StoredIQ
- Industry: Information lifecycle management
- Founded: 2001
- Fate: Acquired by IBM in 2012

= StoredIQ =

StoredIQ was a company founded for information lifecycle management (ILM) of unstructured data. Founded in 2001 as Deepfile in Austin, Texas by Jeff Erramouspe, Jeff Bone, Russell Turpin, Rudy Rouhana, Laura Arbilla and Brett Funderburg, the company changed its name in 2005 to StoredIQ. It continued to operate successfully for over a decade until it was acquired in 2012 by IBM. It now serves as a platform for IBM's information life cycle governance, big data governance and enterprise content management technologies.

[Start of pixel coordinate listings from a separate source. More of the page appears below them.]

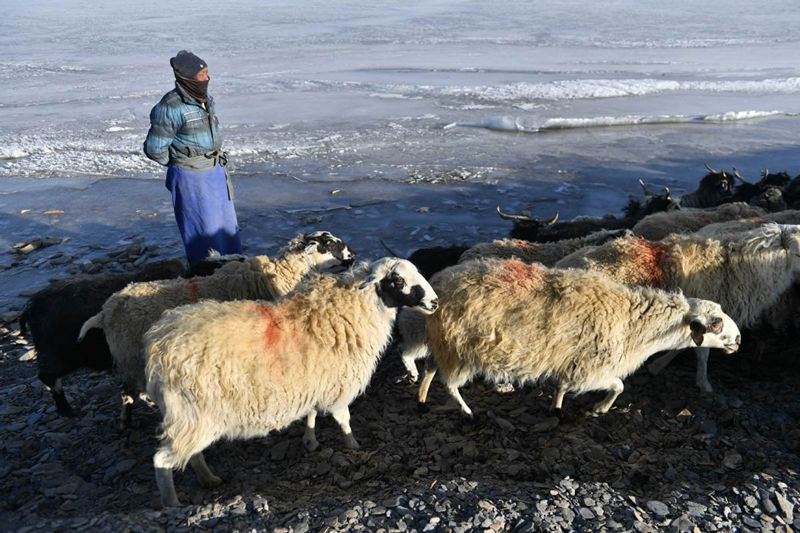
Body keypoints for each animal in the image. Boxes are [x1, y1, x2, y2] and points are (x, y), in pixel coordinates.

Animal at [78, 231, 355, 428]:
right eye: (331, 244)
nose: (352, 256)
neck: (283, 273)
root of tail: (105, 311)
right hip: (131, 356)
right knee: (127, 391)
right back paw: (128, 421)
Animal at [144, 257, 438, 507]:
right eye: (398, 280)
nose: (435, 302)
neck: (351, 310)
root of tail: (157, 347)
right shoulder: (339, 386)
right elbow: (344, 419)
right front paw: (353, 445)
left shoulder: (314, 382)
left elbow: (311, 414)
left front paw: (310, 442)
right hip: (193, 414)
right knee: (161, 460)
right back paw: (172, 503)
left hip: (193, 417)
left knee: (190, 453)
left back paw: (208, 479)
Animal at [417, 258, 740, 417]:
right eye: (716, 324)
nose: (738, 340)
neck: (635, 324)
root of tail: (440, 283)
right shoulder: (593, 368)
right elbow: (619, 386)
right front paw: (599, 409)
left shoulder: (574, 362)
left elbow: (562, 385)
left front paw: (557, 408)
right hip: (459, 350)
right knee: (450, 384)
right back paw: (467, 411)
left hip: (443, 344)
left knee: (430, 370)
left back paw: (421, 398)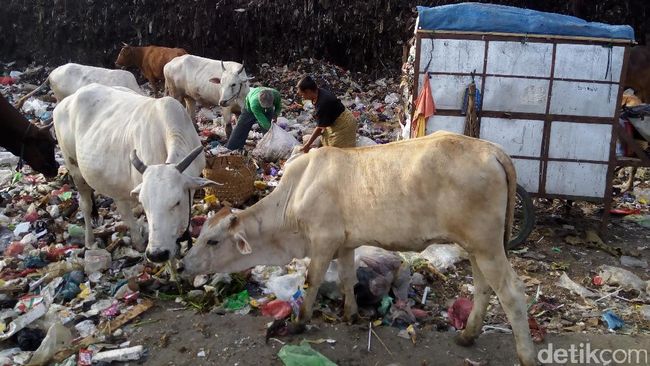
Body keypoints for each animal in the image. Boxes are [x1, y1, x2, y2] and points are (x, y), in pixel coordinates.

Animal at [53, 84, 215, 262]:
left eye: (177, 202)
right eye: (144, 203)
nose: (156, 255)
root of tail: (66, 102)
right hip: (75, 170)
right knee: (87, 205)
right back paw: (92, 241)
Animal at [184, 132, 536, 366]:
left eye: (213, 240)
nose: (185, 262)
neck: (293, 199)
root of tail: (492, 150)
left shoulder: (322, 242)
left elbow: (311, 282)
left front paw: (299, 322)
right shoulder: (345, 243)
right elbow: (346, 278)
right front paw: (351, 314)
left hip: (488, 247)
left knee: (512, 293)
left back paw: (526, 355)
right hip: (479, 247)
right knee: (484, 289)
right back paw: (467, 335)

StoredIQ was awarded five patents by the USPTO. The first, originally filed in 2003, enabled unstructured data in file systems to be manipulated in a similar way to information stored in databases. Subsequent patents built upon the patented actionable file system with further enhancements specific to Enterprise Policy Management and expanding the reach of StoredIQ's management capability all the way to individual desktops.

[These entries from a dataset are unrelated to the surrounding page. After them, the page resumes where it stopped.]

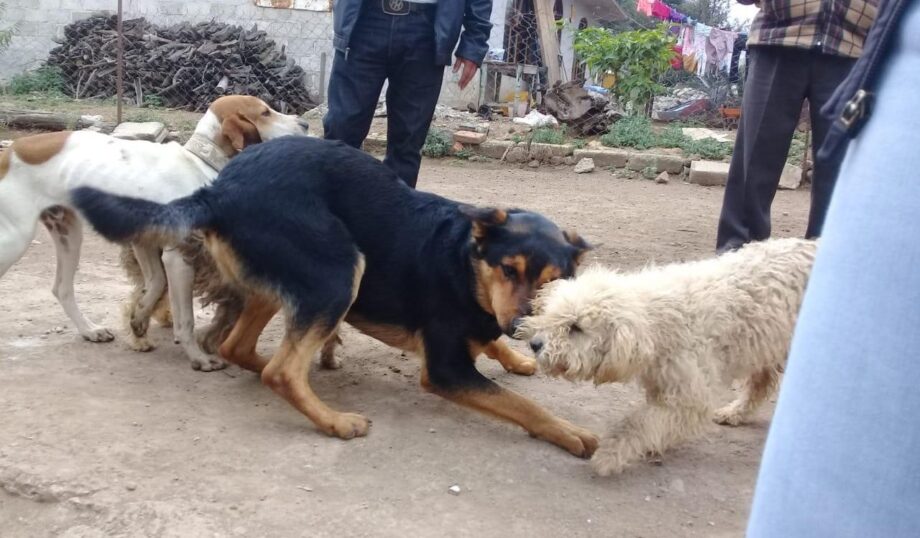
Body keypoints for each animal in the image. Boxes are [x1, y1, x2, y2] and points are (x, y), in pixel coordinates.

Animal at [0, 95, 310, 368]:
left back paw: (90, 330)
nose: (306, 124)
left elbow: (155, 283)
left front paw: (139, 320)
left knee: (62, 288)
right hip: (15, 240)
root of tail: (9, 151)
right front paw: (198, 358)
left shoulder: (145, 242)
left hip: (68, 234)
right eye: (265, 112)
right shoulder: (179, 257)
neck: (198, 161)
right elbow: (185, 319)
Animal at [75, 136, 600, 454]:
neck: (464, 261)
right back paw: (334, 420)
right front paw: (570, 432)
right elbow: (522, 405)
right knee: (281, 370)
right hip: (339, 270)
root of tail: (219, 187)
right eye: (508, 270)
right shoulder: (445, 369)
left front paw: (515, 357)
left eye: (551, 281)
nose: (521, 329)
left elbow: (490, 343)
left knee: (240, 348)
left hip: (289, 280)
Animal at [520, 238, 816, 474]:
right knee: (760, 385)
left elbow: (639, 424)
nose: (535, 344)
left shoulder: (689, 394)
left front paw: (611, 455)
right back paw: (735, 412)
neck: (656, 321)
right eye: (553, 317)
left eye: (576, 328)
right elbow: (655, 422)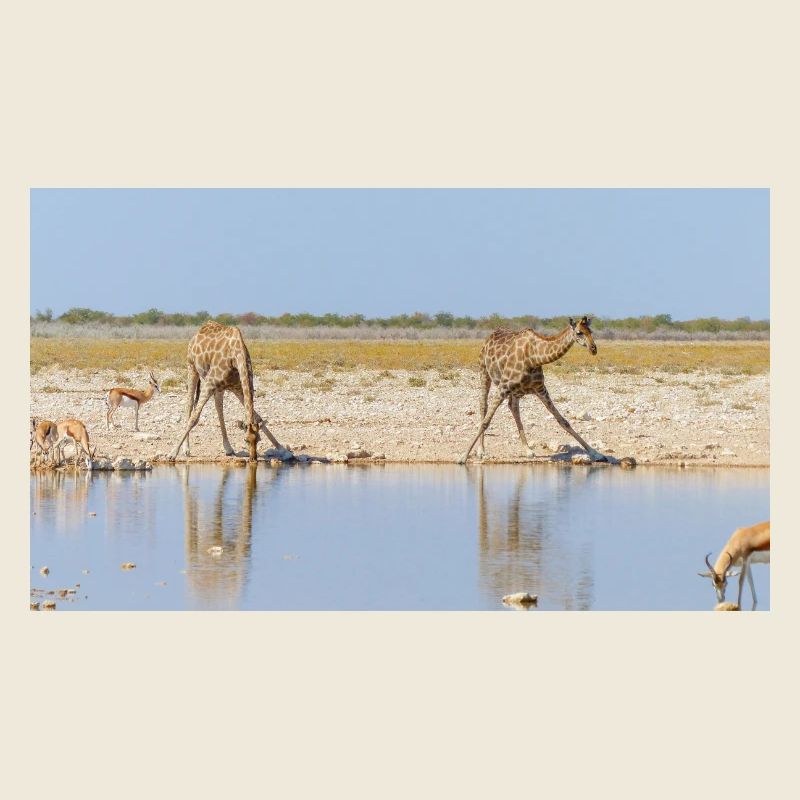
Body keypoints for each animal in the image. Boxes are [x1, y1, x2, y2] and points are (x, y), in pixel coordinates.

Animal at [167, 321, 284, 462]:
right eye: (245, 440)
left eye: (258, 440)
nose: (253, 459)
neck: (236, 355)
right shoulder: (209, 384)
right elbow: (194, 418)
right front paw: (172, 453)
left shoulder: (238, 387)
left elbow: (258, 417)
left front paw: (281, 448)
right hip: (192, 367)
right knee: (189, 405)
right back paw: (186, 449)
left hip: (220, 387)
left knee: (219, 408)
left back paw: (228, 448)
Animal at [458, 316, 608, 464]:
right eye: (579, 332)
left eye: (591, 331)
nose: (593, 349)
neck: (534, 357)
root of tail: (491, 335)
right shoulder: (503, 387)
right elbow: (485, 422)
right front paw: (463, 456)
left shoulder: (540, 389)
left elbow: (563, 421)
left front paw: (597, 454)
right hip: (484, 372)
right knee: (483, 405)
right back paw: (481, 450)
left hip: (516, 391)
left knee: (513, 407)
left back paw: (527, 450)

In 2008 StoredIQ was recognized as "Best in Compliance" by Network Products Guide. At the same time, StoredIQ was being recognized as a "Top 5 Provider" by the prestigious Socha-Gelbmann eDiscovery survey. There were takeover negotiations with EMC Corporation, initially a strategic investor in StoredIQ, however, the company rejected the approach, leaving EMC to acquire a competitor.

The company published a whitepaper titled The Truth About Big Data. This promotion combined with StoredIQ's patented technology led to IBM selecting StoredIQ as the basis for some products.